◆ What you will do: The entries contain pictures, which should not appear in the copy; everything else must be reproduced exactly.

◆ Study material:
________________________________________

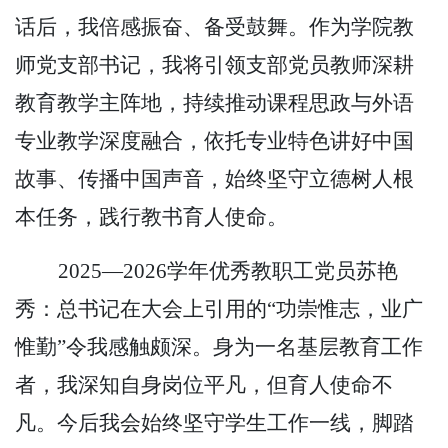
话后，我倍感振奋、备受鼓舞。作为学院教
师党支部书记，我将引领支部党员教师深耕
教育教学主阵地，持续推动课程思政与外语
专业教学深度融合，依托专业特色讲好中国
故事、传播中国声音，始终坚守立德树人根
本任务，践行教书育人使命。
2025—2026学年优秀教职工党员苏艳
秀：总书记在大会上引用的“功崇惟志，业广
惟勤”令我感触颇深。身为一名基层教育工作
者，我深知自身岗位平凡，但育人使命不
凡。今后我会始终坚守学生工作一线，脚踏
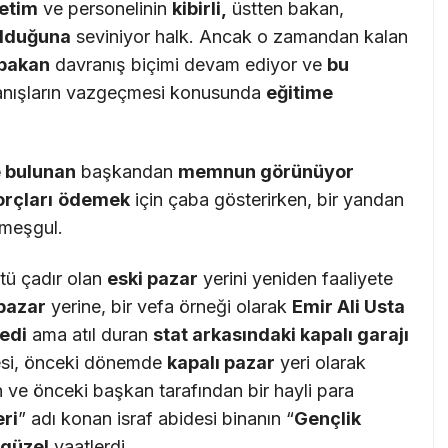
etim
ve personelinin
kibirli,
üstten bakan,
ldu
ğ
una
seviniyor halk. Ancak o zamandan kalan
 bakan
davranış biçimi devam ediyor ve
bu
ranışların vazgeçmesi konusunda
e
ğ
itime
 bulunan
başkandan
memnun g
ö
r
ü
n
ü
yor
or
ç
lar
ı
ö
demek
için çaba gösterirken, bir yandan
 meşgul.
stü çadır olan
eski pazar
yerini yeniden faaliyete
pazar
yerine, bir vefa örneği olarak
Emir Ali Usta
edi
ama atıl duran
stat arkas
ı
ndaki kapal
ı
garaj
ı
esi, önceki dönemde
kapal
ı
pazar
yeri olarak
 ve önceki başkan tarafından bir hayli para
ri
” adı konan israf abidesi binanın “
Gen
ç
lik
 g
ü
zel
vaatlerdi.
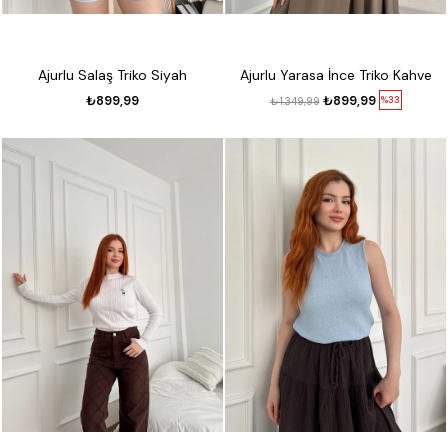
Ajurlu Salaş Triko Siyah
Ajurlu Yarasa İnce Triko Kahve
₺899,99
₺899,99
%33
₺1.349,99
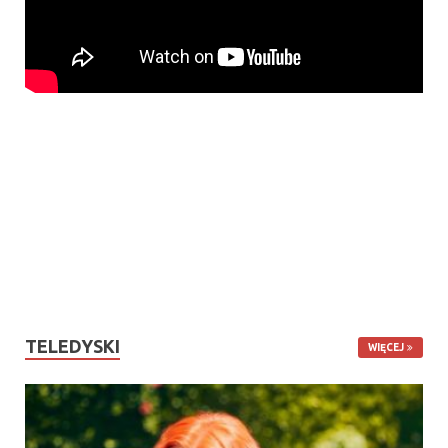
TELEDYSKI
WIĘCEJ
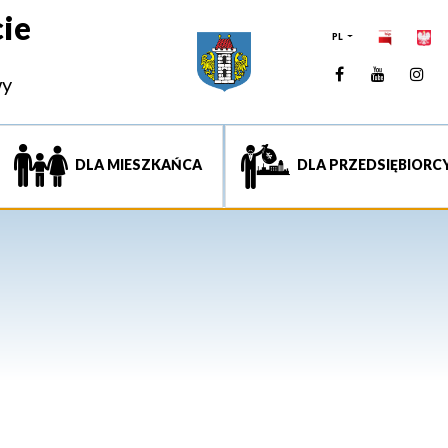
ie
PL
Facebook
YouTUb
Ins
wy
DLA MIESZKAŃCA
DLA PRZEDSIĘBIORC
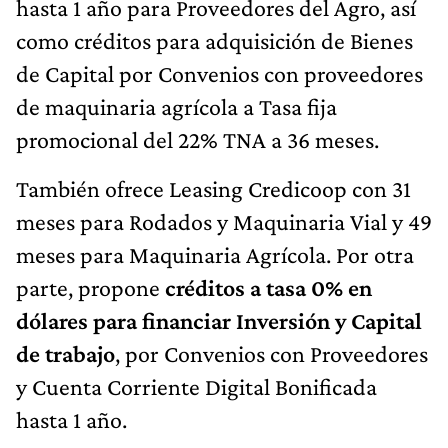
hasta 1 año para Proveedores del Agro, así
como créditos para adquisición de Bienes
de Capital por Convenios con proveedores
de maquinaria agrícola a Tasa fija
promocional del 22% TNA a 36 meses.
También ofrece Leasing Credicoop con 31
meses para Rodados y Maquinaria Vial y 49
meses para Maquinaria Agrícola. Por otra
parte, propone
créditos a tasa 0% en
dólares para financiar Inversión y Capital
de trabajo
, por Convenios con Proveedores
y Cuenta Corriente Digital Bonificada
hasta 1 año.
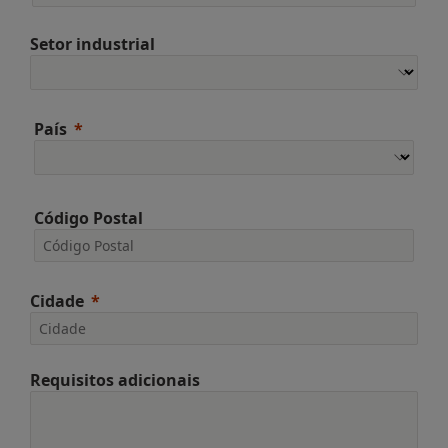
Setor industrial
País
Código Postal
Cidade
Requisitos adicionais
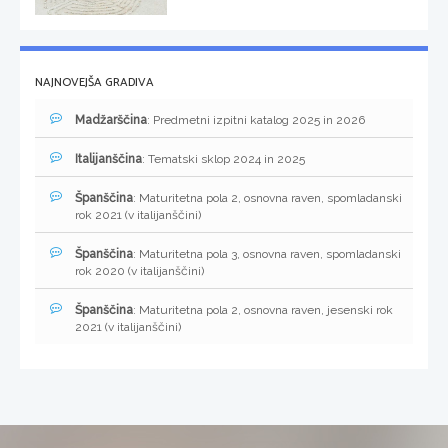
NAJNOVEJŠA GRADIVA
Madžarščina
: Predmetni izpitni katalog 2025 in 2026
Italijanščina
: Tematski sklop 2024 in 2025
Španščina
: Maturitetna pola 2, osnovna raven, spomladanski
rok 2021 (v italijanščini)
Španščina
: Maturitetna pola 3, osnovna raven, spomladanski
rok 2020 (v italijanščini)
Španščina
: Maturitetna pola 2, osnovna raven, jesenski rok
2021 (v italijanščini)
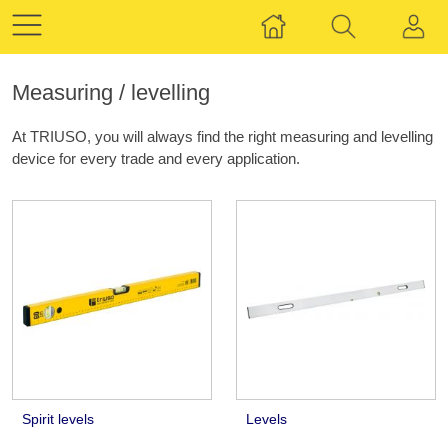
Measuring / levelling
At TRIUSO, you will always find the right measuring and levelling
device for every trade and every application.
Spirit levels
Levels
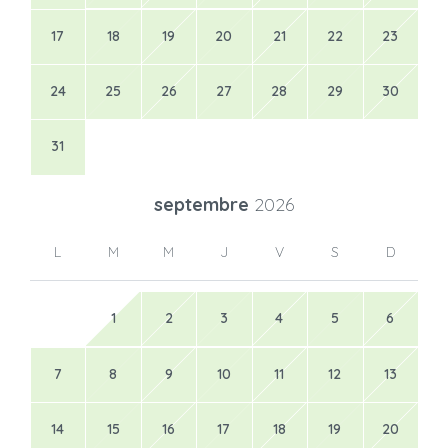
17
18
19
20
21
22
23
24
25
26
27
28
29
30
31
septembre
2026
L
M
M
J
V
S
D
1
2
3
4
5
6
7
8
9
10
11
12
13
14
15
16
17
18
19
20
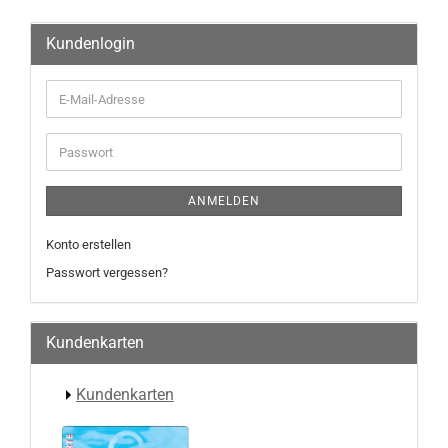
Kundenlogin
E-
Mail-
Adresse
Passwort
ANMELDEN
Konto erstellen
Passwort vergessen?
Kundenkarten
Kundenkarten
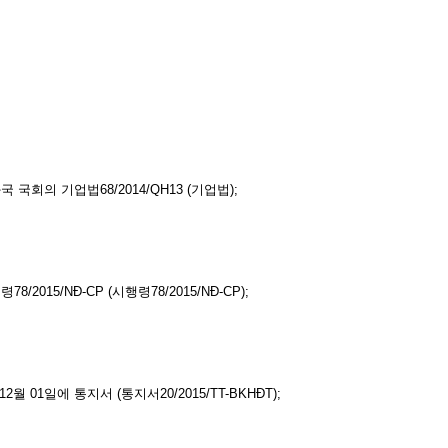
 국회의 기업법68/2014/QH13 (기업법);
/2015/NĐ-CP (시행령78/2015/NĐ-CP);
 01일에 통지서 (통지서20/2015/TT-BKHĐT);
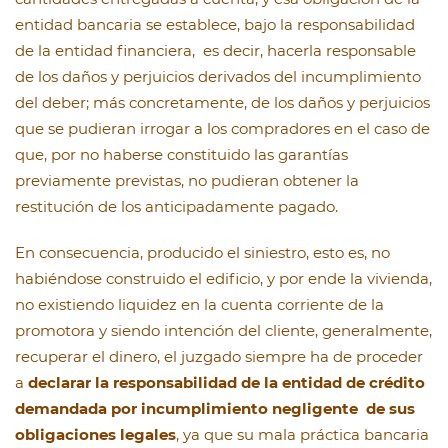
entidad bancaria se establece, bajo la responsabilidad
de la entidad financiera, es decir, hacerla responsable
de los daños y perjuicios derivados del incumplimiento
del deber; más concretamente, de los daños y perjuicios
que se pudieran irrogar a los compradores en el caso de
que, por no haberse constituido las garantías
previamente previstas, no pudieran obtener la
restitución de los anticipadamente pagado.
En consecuencia, producido el siniestro, esto es, no
habiéndose construido el edificio, y por ende la vivienda,
no existiendo liquidez en la cuenta corriente de la
promotora y siendo intención del cliente, generalmente,
recuperar el dinero, el juzgado siempre ha de proceder
a
declarar la responsabilidad de la entidad de crédito
demandada por incumplimiento negligente de sus
obligaciones legales
, ya que su mala práctica bancaria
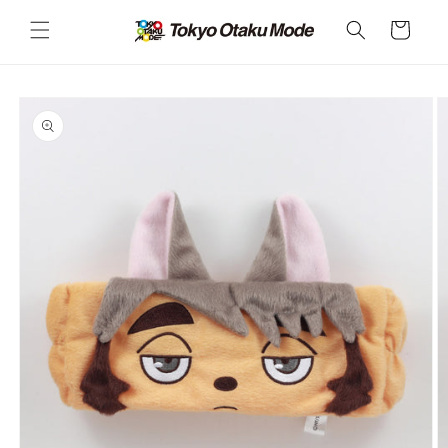
カ
コンテ
ンツに
ー
進む
ト
商品情
報にス
キップ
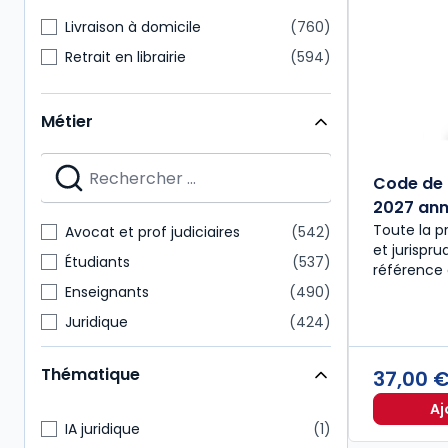
Livraison à domicile
760
Retrait en librairie
594
Métier
Code de 
2027 anno
Toute la p
Avocat et prof judiciaires
542
et jurispr
Étudiants
537
référence 
Enseignants
490
Juridique
424
Notaire
218
Thématique
37,00 
Expert-comptable
175
Aj
Administratif et financier
157
IA juridique
1
Commissaire aux comptes
151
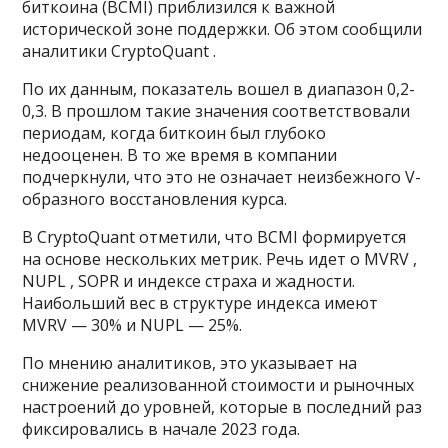
биткоина (BCMI) приблизился к важной
исторической зоне поддержки. Об этом сообщили
аналитики CryptoQuant .
По их данным, показатель вошел в диапазон 0,2-
0,3. В прошлом такие значения соответствовали
периодам, когда биткоин был глубоко
недооценен. В то же время в компании
подчеркнули, что это не означает неизбежного V-
образного восстановления курса.
В CryptoQuant отметили, что BCMI формируется
на основе нескольких метрик. Речь идет о MVRV ,
NUPL , SOPR и индексе страха и жадности.
Наибольший вес в структуре индекса имеют
MVRV — 30% и NUPL — 25%.
По мнению аналитиков, это указывает на
снижение реализованной стоимости и рыночных
настроений до уровней, которые в последний раз
фиксировались в начале 2023 года.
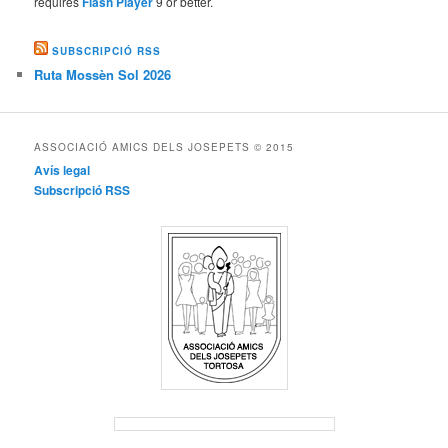
requires
Flash Player
9 or better.
SUBSCRIPCIÓ RSS
Ruta Mossèn Sol 2026
ASSOCIACIÓ AMICS DELS JOSEPETS © 2015
Avís legal
Subscripció RSS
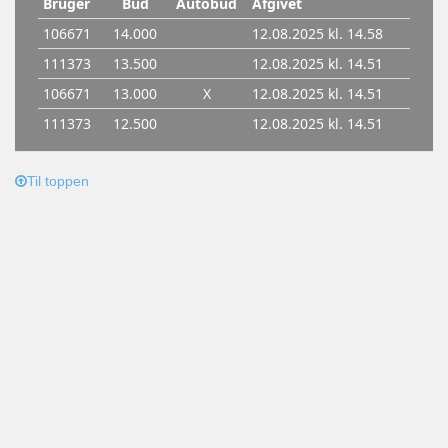
Til toppen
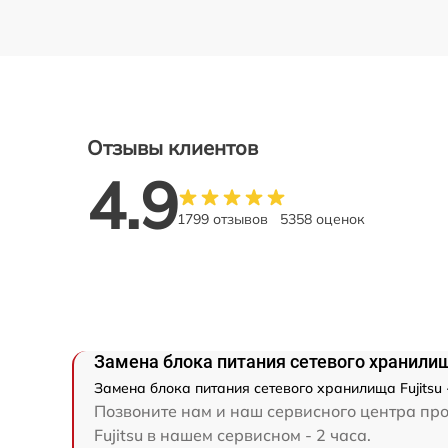
Отзывы клиентов
4.9
1799 отзывов
5358 оценок
Замена блока питания сетевого хранилищ
Замена блока питания сетевого хранилища Fujitsu
Позвоните нам и наш сервисного центра про
Fujitsu в нашем сервисном - 2 часа.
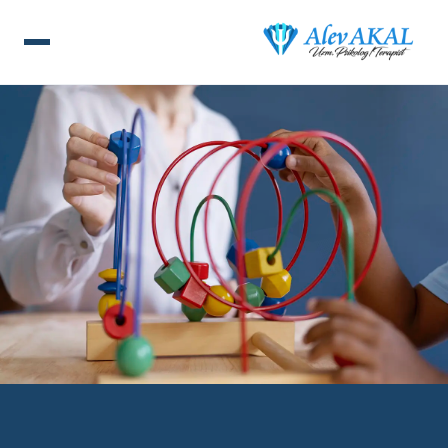
ANA SAYFA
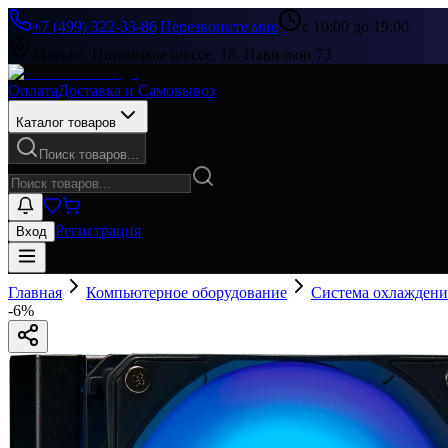
+7 (499) 322-33-86
|
Перезвоните мне
с 10:00 до 19:00
Москва, Пятницкое шоссе, 18, Павильон 73
Оплата
Доставка и Самовывоз
Каталог товаров
Поиск товаров...
Регистрация
Вход
Главная
Компьютерное оборудование
Система охлаждени
-
6
%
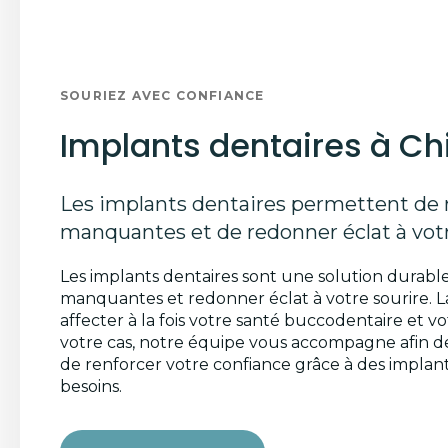
SOURIEZ AVEC CONFIANCE
Implants dentaires à Ch
Les implants dentaires permettent de 
manquantes et de redonner éclat à votr
Les implants dentaires sont une solution durabl
manquantes et redonner éclat à votre sourire. 
affecter à la fois votre santé buccodentaire et vo
votre cas, notre équipe vous accompagne afin de
de renforcer votre confiance grâce à des implant
besoins.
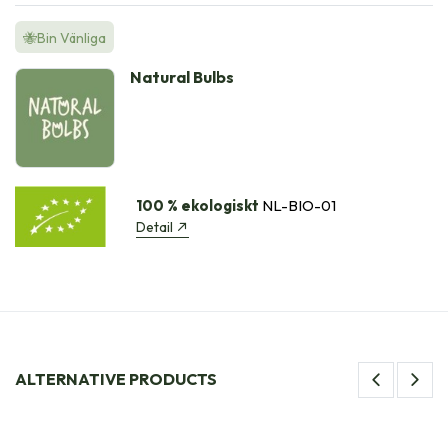
🐝Bin Vänliga
Natural Bulbs
100 % ekologiskt
NL-BIO-01
Detail
ALTERNATIVE PRODUCTS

________________________________________

◆ Problem solution:
话后，我倍感振奋、备受鼓舞。作为学院教
师党支部书记，我将引领支部党员教师深耕
教育教学主阵地，持续推动课程思政与外语
专业教学深度融合，依托专业特色讲好中国
故事、传播中国声音，始终坚守立德树人根
本任务，践行教书育人使命。
2025—2026学年优秀教职工党员苏艳
秀：总书记在大会上引用的“功崇惟志，业广
惟勤”令我感触颇深。身为一名基层教育工作
者，我深知自身岗位平凡，但育人使命不
凡。今后我会始终坚守学生工作一线，脚踏
etim
ve personelinin
kibirli,
üstten bakan,
ldu
ğ
una
seviniyor halk. Ancak o zamandan kalan
 bakan
davranış biçimi devam ediyor ve
bu
ranışların vazgeçmesi konusunda
e
ğ
itime
 bulunan
başkandan
memnun g
ö
r
ü
n
ü
yor
or
ç
lar
ı
ö
demek
için çaba gösterirken, bir yandan
 meşgul.
stü çadır olan
eski pazar
yerini yeniden faaliyete
pazar
yerine, bir vefa örneği olarak
Emir Ali Usta
edi
ama atıl duran
stat arkas
ı
ndaki kapal
ı
garaj
ı
esi, önceki dönemde
kapal
ı
pazar
yeri olarak
 ve önceki başkan tarafından bir hayli para
ri
” adı konan israf abidesi binanın “
Gen
ç
lik
 g
ü
zel
vaatlerdi.
Ajurlu Salaş Triko Siyah
Ajurlu Yarasa İnce Triko Kahve
₺899,99
₺899,99
%33
₺1.349,99
TELEDYSKI
WIĘCEJ
ie
PL
Facebook
YouTUb
Ins
wy
DLA MIESZKAŃCA
DLA PRZEDSIĘBIORC
hasta 1 año para Proveedores del Agro, así
como créditos para adquisición de Bienes
de Capital por Convenios con proveedores
de maquinaria agrícola a Tasa fija
promocional del 22% TNA a 36 meses.
También ofrece Leasing Credicoop con 31
meses para Rodados y Maquinaria Vial y 49
meses para Maquinaria Agrícola. Por otra
parte, propone
créditos a tasa 0% en
dólares para financiar Inversión y Capital
de trabajo
, por Convenios con Proveedores
y Cuenta Corriente Digital Bonificada
hasta 1 año.
Setor industrial
País
Código Postal
Cidade
Requisitos adicionais
NAJNOVEJŠA GRADIVA
Madžarščina
: Predmetni izpitni katalog 2025 in 2026
Italijanščina
: Tematski sklop 2024 in 2025
Španščina
: Maturitetna pola 2, osnovna raven, spomladanski
rok 2021 (v italijanščini)
Španščina
: Maturitetna pola 3, osnovna raven, spomladanski
rok 2020 (v italijanščini)
Španščina
: Maturitetna pola 2, osnovna raven, jesenski rok
2021 (v italijanščini)
Measuring / levelling
At TRIUSO, you will always find the right measuring and levelling
device for every trade and every application.
Spirit levels
Levels
17
18
19
20
21
22
23
24
25
26
27
28
29
30
31
septembre
2026
L
M
M
J
V
S
D
1
2
3
4
5
6
7
8
9
10
11
12
13
14
15
16
17
18
19
20
Kundenlogin
E-
Mail-
Adresse
Passwort
ANMELDEN
Konto erstellen
Passwort vergessen?
Kundenkarten
Kundenkarten
 국회의 기업법68/2014/QH13 (기업법);
/2015/NĐ-CP (시행령78/2015/NĐ-CP);
 01일에 통지서 (통지서20/2015/TT-BKHĐT);
entidad bancaria se establece, bajo la responsabilidad
de la entidad financiera, es decir, hacerla responsable
de los daños y perjuicios derivados del incumplimiento
del deber; más concretamente, de los daños y perjuicios
que se pudieran irrogar a los compradores en el caso de
que, por no haberse constituido las garantías
previamente previstas, no pudieran obtener la
restitución de los anticipadamente pagado.
En consecuencia, producido el siniestro, esto es, no
habiéndose construido el edificio, y por ende la vivienda,
no existiendo liquidez en la cuenta corriente de la
promotora y siendo intención del cliente, generalmente,
recuperar el dinero, el juzgado siempre ha de proceder
a
declarar la responsabilidad de la entidad de crédito
demandada por incumplimiento negligente de sus
obligaciones legales
, ya que su mala práctica bancaria
カ
コンテ
ンツに
ー
進む
ト
商品情
報にス
キップ
Livraison à domicile
760
Retrait en librairie
594
Métier
Code de 
2027 anno
Toute la p
Avocat et prof judiciaires
542
et jurispr
Étudiants
537
référence 
Enseignants
490
Juridique
424
Notaire
218
Thématique
37,00 
Expert-comptable
175
Aj
Administratif et financier
157
IA juridique
1
Commissaire aux comptes
151
биткоина (BCMI) приблизился к важной
исторической зоне поддержки. Об этом сообщили
аналитики CryptoQuant .
По их данным, показатель вошел в диапазон 0,2-
0,3. В прошлом такие значения соответствовали
периодам, когда биткоин был глубоко
недооценен. В то же время в компании
подчеркнули, что это не означает неизбежного V-
образного восстановления курса.
В CryptoQuant отметили, что BCMI формируется
на основе нескольких метрик. Речь идет о MVRV ,
NUPL , SOPR и индексе страха и жадности.
Наибольший вес в структуре индекса имеют
MVRV — 30% и NUPL — 25%.
По мнению аналитиков, это указывает на
снижение реализованной стоимости и рыночных
настроений до уровней, которые в последний раз
фиксировались в начале 2023 года.
requires
Flash Player
9 or better.
SUBSCRIPCIÓ RSS
Ruta Mossèn Sol 2026
ASSOCIACIÓ AMICS DELS JOSEPETS © 2015
Avís legal
Subscripció RSS
Til toppen
Отзывы клиентов
4.9
1799 отзывов
5358 оценок
Замена блока питания сетевого хранилищ
Замена блока питания сетевого хранилища Fujitsu
Позвоните нам и наш сервисного центра про
Fujitsu в нашем сервисном - 2 часа.
ANA SAYFA
+7 (499) 322-33-86
|
Перезвоните мне
с 10:00 до 19:00
Москва, Пятницкое шоссе, 18, Павильон 73
Оплата
Доставка и Самовывоз
Каталог товаров
Поиск товаров...
Регистрация
Вход
Главная
Компьютерное оборудование
Система охлаждени
-
6
%
SOURIEZ AVEC CONFIANCE
Implants dentaires à Ch
Les implants dentaires permettent de 
manquantes et de redonner éclat à votr
Les implants dentaires sont une solution durabl
manquantes et redonner éclat à votre sourire. 
affecter à la fois votre santé buccodentaire et vo
votre cas, notre équipe vous accompagne afin de
de renforcer votre confiance grâce à des implant
besoins.
🐝Bin Vänliga
Natural Bulbs
100 % ekologiskt
NL-BIO-01
Detail
ALTERNATIVE PRODUCTS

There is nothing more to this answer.